The list of attributes following Griner’s name in this paragraph reflects things that none of the other Americans imprisoned abroad can claim. They are merely Americans. Isn’t that good enough?
But Ms. Griner’s case has gone beyond such calculations, into the fraught arenas of race, gender and sexual orientation, and at a time of make-no-concessions partisanship, when large swaths of the American public are steeped in the grievance politics and adversary demonization of Mr. Trump and his acolytes.
It’s certainly true that the right harped on Griner’s personal characteristics, but then the left gave cause to do so. If you’re going to extol her release because she’s a “gay, black woman,” then you can’t complain when someone points out that the reason Griner was the one for whom Bout was traded is not because she is a worthier American, but because she is a “gay, black woman.”

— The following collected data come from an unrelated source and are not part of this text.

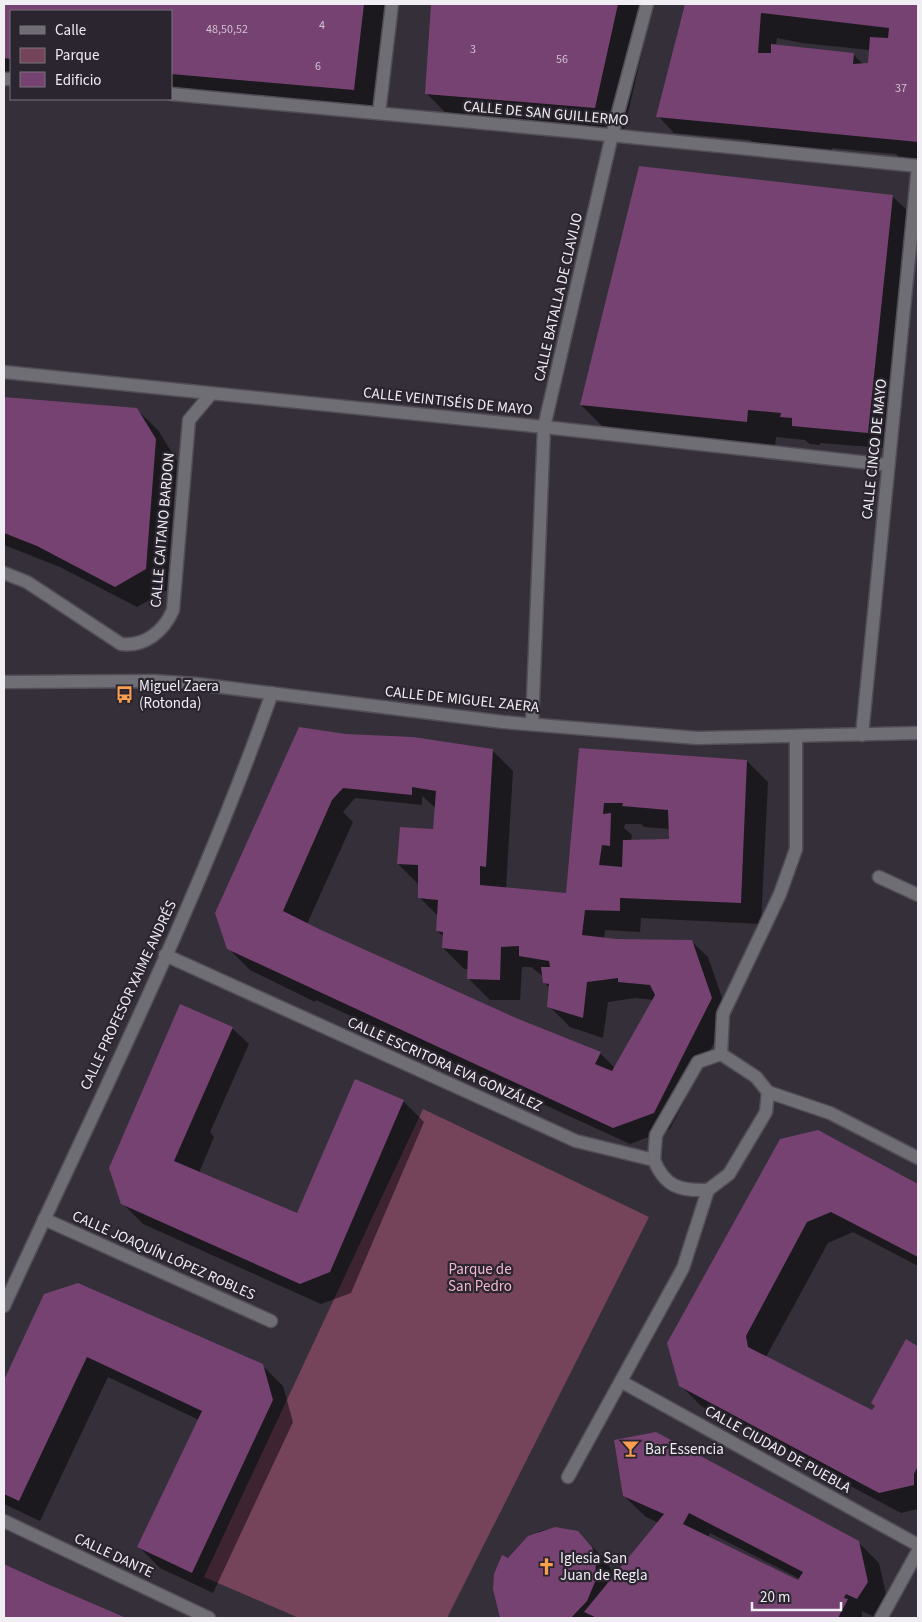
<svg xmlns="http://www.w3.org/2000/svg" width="922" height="1622" viewBox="0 0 922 1622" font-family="'Source Sans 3',sans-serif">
	<rect width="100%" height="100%" fill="#342f39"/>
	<polygon fill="#75445a" points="423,1109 649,1217 447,1618 299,1618 204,1577"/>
	<g fill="#0007" fill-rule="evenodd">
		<polygon points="4,4 395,4 382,117 171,97 171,11 11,11 11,83 4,82"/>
		<polygon points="432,4 653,4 623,135 454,121 426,93"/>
		<path d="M686,4H918V166H908L896,154L832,148L831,158L762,152L750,140L674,133L658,116ZM777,38L802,43L870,50L869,64H863L853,54L776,45Z"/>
		<polygon points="892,196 909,212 884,448 820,443 820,445 810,444 805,440 776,437 775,449 609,433 581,405"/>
		<polygon points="4,399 136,409 158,430 177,461 167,590 137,607 60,567 4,545"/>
		<path d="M346,735L492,750L513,771L506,889L567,895L580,749L747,761L768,782L761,924L641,918L640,932L605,930L604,939L691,941L708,957L728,1015L670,1129L630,1144L316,1000L315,1002L250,970L229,949ZM422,796L436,808L434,830L398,864L419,885V897L438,916L437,931L444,937L443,948L464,969H469V979L490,1000H520L522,967H531L544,977V982L550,988L549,1006L570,1027L603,1038L608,1002L636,998L654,1000L615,1068L600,1053L516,1020L307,924L353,822L343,812L355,798L422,805ZM625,824H641L644,827L670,829V840L631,841L632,835L624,828Z"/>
		<polygon points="232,1028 249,1044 210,1132 214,1137 199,1173 297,1215 403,1101 424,1122 351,1293 321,1304 143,1224 122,1203"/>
		<polygon points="818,1131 918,1185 918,1266 853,1232 828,1243 766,1357 871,1412 918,1346 918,1509 901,1513 701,1406 680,1385"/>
		<polygon points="45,1295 262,1365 283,1386 293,1422 213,1593 160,1568 139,1547 199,1420 108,1377 40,1521 4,1504 4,1383"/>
		<path d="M624,1496L858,1542L879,1563L888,1603L877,1618L862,1611V1618H501L494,1589L508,1559L520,1545L540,1531L555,1528L585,1539L606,1561L615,1576L659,1523L646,1517ZM710,1533L800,1579L798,1583L708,1537Z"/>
		<polygon points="4,1564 123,1618 4,1618"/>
	</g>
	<g fill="#754271" fill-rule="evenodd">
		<polygon points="4,4 364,4 354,90 171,74 171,11 11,11 11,59 4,58"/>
		<polygon points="431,4 618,4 595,108 425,94"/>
		<path d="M685,4H918V142L656,117ZM761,13L889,28L888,38L870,37L868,63L853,64L854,53L771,44V53H758Z"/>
		<polygon points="639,166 893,195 868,433 792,426 792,418 780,417 781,413 748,410 747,422 580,405"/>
		<polygon points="4,397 137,408 156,439 146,569 115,587 37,546 4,533"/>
		<path d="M299,727L346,734L413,737L493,749L486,867L480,866V885L566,893L579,748L747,760L741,903L620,898V911L585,910L582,935L617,939L692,940L712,998L654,1113L613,1128L227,949L215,913ZM412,787L436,791L433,829L400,827L397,864L418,865V898L438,900L436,931L443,932L442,948L468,951L467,979L500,980L501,947L519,946V956L549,961L550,967H541L543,983L549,984L547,1007L583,1018L587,982L618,978V982L650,985L655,995L612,1071L595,1064L601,1052L516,1018L319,929L283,911L332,800L343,788L412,795ZM604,803H623L622,806L668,810L669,839L623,840L622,867L599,865L602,845L610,846L611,813L603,814Z"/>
		<polygon points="180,1004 233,1027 174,1161 297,1213 355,1079 404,1100 330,1272 300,1284 121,1204 109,1168"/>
		<polygon points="818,1130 918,1184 918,1257 831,1212 807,1222 746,1336 748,1347 872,1410 875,1406 871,1403 906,1339 917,1346 918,1343 918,1466 914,1474 914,1485 879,1493 679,1386 667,1343 780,1139"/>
		<polygon points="78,1283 263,1364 273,1400 192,1573 137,1547 202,1411 87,1357 19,1501 4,1494 4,1380 44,1294"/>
		<path d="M656,1432L859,1541L868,1582L857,1599L846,1594L844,1598L848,1599L838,1618H597L584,1612L664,1514L623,1496L614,1440ZM689,1513L803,1572L798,1580L683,1524Z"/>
		<polygon points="555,1527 578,1531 592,1547 596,1560 595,1582 587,1601 571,1618 500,1618 493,1589 494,1574 502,1555 508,1558 528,1536"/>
		<polygon points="4,1564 50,1585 126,1618 4,1618"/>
	</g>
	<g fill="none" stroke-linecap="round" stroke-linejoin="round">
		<defs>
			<g id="minor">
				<polyline points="4,79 11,79"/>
				<polyline points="171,94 579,132 918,166"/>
				<polyline points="379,113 392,4"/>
				<polyline points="4,372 544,427 888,465"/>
				<path d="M4,573L27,582L121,644C145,647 164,631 173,610L189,420L211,394"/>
				<polyline points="532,724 544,427 612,135 647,4"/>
				<polyline points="862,735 918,166"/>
				<polyline points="879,877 918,895"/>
				<path d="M165,955L576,1141L654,1160C665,1187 680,1191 708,1190"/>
				<polyline points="721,1054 723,1014 780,894 796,849 796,737"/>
				<polyline points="721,1054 756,1077 768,1092 830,1113 918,1158"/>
				<polyline points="654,1160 656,1135 698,1062 721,1054"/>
				<polyline points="44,1219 271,1321"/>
				<path d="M4,1306C97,1104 198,903 272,693"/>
				<polyline points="622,1382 918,1545"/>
				<polyline points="568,1477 683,1268 708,1190 729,1174 766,1112 768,1092"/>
				<polyline points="4,1521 209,1618"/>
			</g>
			<g id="tertiary">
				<polyline points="4,682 154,681 197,684 503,722 697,738 918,733"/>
				<polyline points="881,1618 918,1551"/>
			</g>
		</defs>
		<use href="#minor" stroke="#524d57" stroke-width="15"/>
		<use href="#tertiary" stroke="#524d57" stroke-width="15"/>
		<use href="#minor" stroke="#6e6e74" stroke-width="12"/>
		<use href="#tertiary" stroke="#6e6e74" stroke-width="12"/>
	</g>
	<defs>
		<symbol id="bus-bare" viewBox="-9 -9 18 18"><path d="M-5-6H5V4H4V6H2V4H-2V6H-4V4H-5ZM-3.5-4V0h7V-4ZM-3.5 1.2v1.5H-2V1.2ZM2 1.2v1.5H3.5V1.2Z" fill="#fa9f4f" stroke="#2a252f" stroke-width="2.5" paint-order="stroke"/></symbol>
		<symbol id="bar-bare" viewBox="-9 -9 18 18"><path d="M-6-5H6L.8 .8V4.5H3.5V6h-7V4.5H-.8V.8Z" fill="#fa9f4f" stroke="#2a252f" stroke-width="2.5" paint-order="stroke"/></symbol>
		<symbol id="church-bare" viewBox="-9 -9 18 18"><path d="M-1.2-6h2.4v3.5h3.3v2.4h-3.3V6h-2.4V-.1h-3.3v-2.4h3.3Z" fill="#fa9f4f" stroke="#2a252f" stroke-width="2.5" paint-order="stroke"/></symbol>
	</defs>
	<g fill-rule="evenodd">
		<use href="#bus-bare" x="112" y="682" width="25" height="25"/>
		<use href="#bar-bare" x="618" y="1436" width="25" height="25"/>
		<use href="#church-bare" x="534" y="1554" width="25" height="25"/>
	</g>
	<g text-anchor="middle" stroke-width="4.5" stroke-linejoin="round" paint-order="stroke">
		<g font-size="12" fill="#d1c2d2">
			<text x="322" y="29">4</text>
			<text x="227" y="33">48,50,52</text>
			<text x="473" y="53">3</text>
			<text x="562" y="63">56</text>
			<text x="318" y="70">6</text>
			<text x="901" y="92">37</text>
		</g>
		<g font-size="15" fill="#f0edf3" stroke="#2a252f">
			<text transform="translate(546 113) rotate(5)" y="5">CALLE DE SAN GUILLERMO</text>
			<text transform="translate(558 297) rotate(-77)" y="5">CALLE BATALLA DE CLAVIJO</text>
			<text transform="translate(448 401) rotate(6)" y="5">CALLE VEINTISÉIS DE MAYO</text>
			<text transform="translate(874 449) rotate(-84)" y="5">CALLE CINCO DE MAYO</text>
			<text transform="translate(162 530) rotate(-85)" y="5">CALLE CAITANO BARDON</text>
			<text transform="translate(462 699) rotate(6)" y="5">CALLE DE MIGUEL ZAERA</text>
			<text transform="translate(128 995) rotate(-65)" y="5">CALLE PROFESOR XAIME ANDRÉS</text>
			<text transform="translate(445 1064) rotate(24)" y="5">CALLE ESCRITORA EVA GONZÁLEZ</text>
			<text transform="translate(164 1255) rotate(24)" y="5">CALLE JOAQUÍN LÓPEZ ROBLES</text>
			<text transform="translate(778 1449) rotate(29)" y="5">CALLE CIUDAD DE PUEBLA</text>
			<text transform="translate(114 1555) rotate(25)" y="5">CALLE DANTE</text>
		</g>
		<g font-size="15" fill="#f0edf3" stroke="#2a252f" text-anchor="start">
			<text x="139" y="691">Miguel Zaera<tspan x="139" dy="17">(Rotonda)</tspan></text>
			<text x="645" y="1454">Bar Essencia</text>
			<text x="560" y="1563">Iglesia San<tspan x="560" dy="17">Juan de Regla</tspan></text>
		</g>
		<g font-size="15" fill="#f4b8d1" stroke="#2a252f">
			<text x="480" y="1274">Parque de<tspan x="480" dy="17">San Pedro</tspan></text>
		</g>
	</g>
	<rect width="922" height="1622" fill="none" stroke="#f0edf3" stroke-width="10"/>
	<rect x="10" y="10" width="162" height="90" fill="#2a252f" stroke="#79757d"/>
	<rect x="20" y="26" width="25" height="8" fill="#6e6e74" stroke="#79757d"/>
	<text x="55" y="35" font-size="15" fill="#f0edf3">Calle</text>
	<rect x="20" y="48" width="25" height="15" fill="#75445a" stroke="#79757d"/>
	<text x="55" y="60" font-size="15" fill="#f0edf3">Parque</text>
	<rect x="20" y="72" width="25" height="15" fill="#754271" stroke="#79757d"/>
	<text x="55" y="85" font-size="15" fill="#f0edf3">Edificio</text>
	<path d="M752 1602v8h89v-8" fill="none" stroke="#f0edf3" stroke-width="2.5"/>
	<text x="760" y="1602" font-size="15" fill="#f0edf3" stroke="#2a252f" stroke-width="4" paint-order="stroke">20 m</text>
</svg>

“There’s that underlying sense that this is part of the Democrats’ focusing on someone who is sympathetic to them and leaving a Marine behind,” said David Silbey, a military historian at Cornell University. “It fits nicely in the narrative that a lot of the right is telling America, about who gets the privilege in Biden’s America.”
The release of an American from Russian custody should be a good thing, and yet the nagging sense that the administration’s efforts to obtain Griner’s release was not because she was a worthier American than Paul Whelan or Marc Fogel, but because Griner had the trifecta of woke traits, “gay, black woman.” Conversely, Whelan and Fogel were straight, white men, so they were left behind, lacking the identities that are valued sufficiently to make them worthy of either a trade for Bout or to hold firm with Putin until an arms dealer’s release worth more than a women’s basketball player who had hash oil in her vape pen.
As much as her fame and prominence made her incarceration intolerable to some Americans, Ms. Griner’s gender may be coloring the exchange in the eyes of some critics, Professor Silbey suggested.
Much as the WNBA doesn’t manage to find its way onto most Americans’ radar until it does, Griner was very much a star player and, to the extent any women’s basketball player can be termed a “celebrity,” a celebrity even if only to those who followed such things.
The response to her arrest in Moscow on extremely minor drug charges — and especially to her release — would have been wildly different if they had happened to her male equivalent, he said.
“If LeBron James had been grabbed by Russia at an airport and sent to a prison camp,” Professor Silbey said, “imagine the level of hysteria that would have caused.”
This is likely true, though untested and consequently relegated to the vagary of “imagine” since there is no basis to prove King James would have been treated differently. But then, if true, as it likely is, would it be because LeBron was a straight male or black or because he was a celebrity whose name was far more widely recognized than Griner’s? And even if true, as it likely is, does that make his life more valued than Whelan’s and Fogel’s?
But Griner isn’t LeBron James, and yet she was the one American traded for Victor Bout when others were not. Whether this was a product of her celebrity, her high profile advocates, or her being a “gay, black woman,” the sense that the determination was made because of race, gender and sexual orientation taints what should be a great thing,that an American was repatriated, and this time, the American was Brittney Griner.